_Text under study_.
- - -
Today, Ambient Music is a lively and very diverse trend. Here are some album reviews to shine a light on artists or albums maybe too little known, or which in any case deserve a special mention because of the truly creative dimension of their music: Chronotope project, Stephen Parsick, Proton Kinoun / Kasper Weensgaard, Pjusk and a Steve Roach’s album, The Delicate Forever.
Chronotope Project – Event Horizon – Passages
The current ambient trends shape the music of tomorrow with the instruments of today, especially in avoiding the immoderate or systematic use of the sequencer in a Berlin school fashion. The quest for new and often strange ambiences is rooted in very sophisticated soundscape research, in a minimal aesthetic depicting inhabited universes, presences simply suggested but as tangible as a dream.
This remarkable economy of means, art of saying a lot with very little, is pushed very far by Jeffrey Ericson Allen, whose Chronotope Project sows small jewels on a prolific and living stage. The albums “Event Horizon” (2013) and “Passages” (2016) illustrate this. Beyond the clearly perceptible influence of Steve Roach, each album has a deep sense of unity, melodies being more present in the first one. The track “Geosynchronous” is based on a melody of two simple notes repeated as the strong construction of the climate goes on.
Passages” exposes a considerable evolution of the composer towards pure atmospheres whose simplicity remains illusory. The evolution of the sound context of each of these long pieces invades the listener and builds a bewitching inner appeasement. Evocative climates tend to timelessness by the often allusive use of traditional percussions or melodic fragments that suffice to summon an imaginary shaman, a tribal musician whose shadow floats above a universe of real and living dreams.
[`Ramp], Oughtibridge (2005)
- - -
_Problems to solve_.
1/ From the ambient music reviews, retype the stretch from "Chronotope Project –" through "as a dream.".
2/ Translate this sentence from the ambient music reviews into Spanish: "The track “Geosynchronous” is based on a melody of two simple notes repeated as the strong construction of the climate goes on."

_Saved entries_.
- - -
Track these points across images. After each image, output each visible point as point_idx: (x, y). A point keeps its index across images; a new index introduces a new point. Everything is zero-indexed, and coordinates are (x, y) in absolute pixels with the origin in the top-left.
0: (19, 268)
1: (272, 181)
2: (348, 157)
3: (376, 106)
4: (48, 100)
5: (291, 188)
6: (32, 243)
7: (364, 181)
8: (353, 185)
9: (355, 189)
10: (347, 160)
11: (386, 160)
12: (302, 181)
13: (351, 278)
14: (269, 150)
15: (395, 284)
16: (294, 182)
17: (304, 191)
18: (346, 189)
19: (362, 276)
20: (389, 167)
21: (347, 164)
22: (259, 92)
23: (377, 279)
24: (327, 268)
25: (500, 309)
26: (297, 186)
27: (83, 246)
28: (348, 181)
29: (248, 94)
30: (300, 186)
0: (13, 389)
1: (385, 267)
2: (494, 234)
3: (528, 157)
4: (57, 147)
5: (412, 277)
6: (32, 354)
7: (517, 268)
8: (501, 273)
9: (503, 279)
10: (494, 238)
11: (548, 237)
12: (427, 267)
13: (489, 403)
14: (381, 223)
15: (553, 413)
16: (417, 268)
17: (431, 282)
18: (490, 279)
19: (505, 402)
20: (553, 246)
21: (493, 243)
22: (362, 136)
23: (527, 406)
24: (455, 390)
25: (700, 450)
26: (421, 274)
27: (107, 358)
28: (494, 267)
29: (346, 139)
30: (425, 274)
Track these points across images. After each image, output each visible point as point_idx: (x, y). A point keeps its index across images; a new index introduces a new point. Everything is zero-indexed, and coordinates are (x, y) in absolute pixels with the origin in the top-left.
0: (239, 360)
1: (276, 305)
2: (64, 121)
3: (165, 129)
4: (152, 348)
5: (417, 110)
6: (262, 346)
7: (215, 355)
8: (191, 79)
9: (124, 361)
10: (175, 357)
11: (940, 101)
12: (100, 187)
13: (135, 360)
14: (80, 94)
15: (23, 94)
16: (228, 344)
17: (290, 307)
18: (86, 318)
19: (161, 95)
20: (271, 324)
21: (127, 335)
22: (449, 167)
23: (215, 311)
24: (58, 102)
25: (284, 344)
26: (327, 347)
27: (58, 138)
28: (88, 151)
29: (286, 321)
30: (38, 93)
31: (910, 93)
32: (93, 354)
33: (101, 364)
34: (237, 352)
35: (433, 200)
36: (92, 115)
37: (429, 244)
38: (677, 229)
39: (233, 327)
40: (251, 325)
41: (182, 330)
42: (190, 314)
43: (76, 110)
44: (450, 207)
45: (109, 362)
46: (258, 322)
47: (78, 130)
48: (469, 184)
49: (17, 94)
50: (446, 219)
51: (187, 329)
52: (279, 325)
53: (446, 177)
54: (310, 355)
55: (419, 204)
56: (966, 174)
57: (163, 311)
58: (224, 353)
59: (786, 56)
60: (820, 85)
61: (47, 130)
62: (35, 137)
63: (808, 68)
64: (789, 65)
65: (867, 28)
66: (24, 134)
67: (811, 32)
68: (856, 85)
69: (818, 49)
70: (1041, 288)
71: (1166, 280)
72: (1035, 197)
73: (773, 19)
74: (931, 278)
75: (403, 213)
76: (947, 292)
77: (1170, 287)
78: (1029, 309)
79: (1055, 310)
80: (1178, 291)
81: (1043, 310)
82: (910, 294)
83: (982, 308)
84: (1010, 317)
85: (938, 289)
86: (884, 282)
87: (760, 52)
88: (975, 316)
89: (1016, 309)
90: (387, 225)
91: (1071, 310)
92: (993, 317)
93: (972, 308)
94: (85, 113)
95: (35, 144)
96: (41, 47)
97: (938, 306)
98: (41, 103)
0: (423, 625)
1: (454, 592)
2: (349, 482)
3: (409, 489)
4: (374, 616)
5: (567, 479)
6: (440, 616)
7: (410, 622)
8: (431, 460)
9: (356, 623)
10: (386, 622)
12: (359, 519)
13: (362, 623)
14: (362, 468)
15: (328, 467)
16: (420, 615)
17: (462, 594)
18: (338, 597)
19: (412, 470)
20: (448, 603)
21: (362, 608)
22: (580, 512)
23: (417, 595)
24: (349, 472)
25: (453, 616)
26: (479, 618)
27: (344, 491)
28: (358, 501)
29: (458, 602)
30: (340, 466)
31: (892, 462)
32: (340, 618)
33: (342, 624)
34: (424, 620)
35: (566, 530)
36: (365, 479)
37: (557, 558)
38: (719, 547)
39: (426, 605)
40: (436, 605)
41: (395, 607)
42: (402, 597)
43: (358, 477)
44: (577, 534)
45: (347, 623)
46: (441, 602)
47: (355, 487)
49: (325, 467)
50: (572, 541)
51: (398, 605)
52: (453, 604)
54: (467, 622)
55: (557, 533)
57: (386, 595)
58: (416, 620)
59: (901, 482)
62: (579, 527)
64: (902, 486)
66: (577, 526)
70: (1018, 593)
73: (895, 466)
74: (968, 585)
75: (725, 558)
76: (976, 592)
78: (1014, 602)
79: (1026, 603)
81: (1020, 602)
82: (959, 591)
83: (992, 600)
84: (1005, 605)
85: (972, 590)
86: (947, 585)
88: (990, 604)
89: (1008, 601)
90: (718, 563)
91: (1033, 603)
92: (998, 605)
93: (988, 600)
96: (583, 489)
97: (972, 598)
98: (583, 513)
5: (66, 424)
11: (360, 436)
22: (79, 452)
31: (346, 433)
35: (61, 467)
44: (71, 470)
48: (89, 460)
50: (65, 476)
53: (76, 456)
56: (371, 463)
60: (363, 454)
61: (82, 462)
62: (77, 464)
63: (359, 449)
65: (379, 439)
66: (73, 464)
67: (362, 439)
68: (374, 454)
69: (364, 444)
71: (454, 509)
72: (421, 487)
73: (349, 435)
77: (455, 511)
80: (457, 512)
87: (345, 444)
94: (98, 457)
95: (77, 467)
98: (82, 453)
- - -
_Solutions for each task_.
1/
Chronotope Project – Event Horizon – Passages
The current ambient trends shape the music of tomorrow with the instruments of today, especially in avoiding the immoderate or systematic use of the sequencer in a Berlin school fashion. The quest for new and often strange ambiences is rooted in very sophisticated soundscape research, in a minimal aesthetic depicting inhabited universes, presences simply suggested but as tangible as a dream.

2/ La pista “Geosynchronous” se basa en una melodía de dos notas simples que se repiten a medida que avanza la sólida construcción del clima.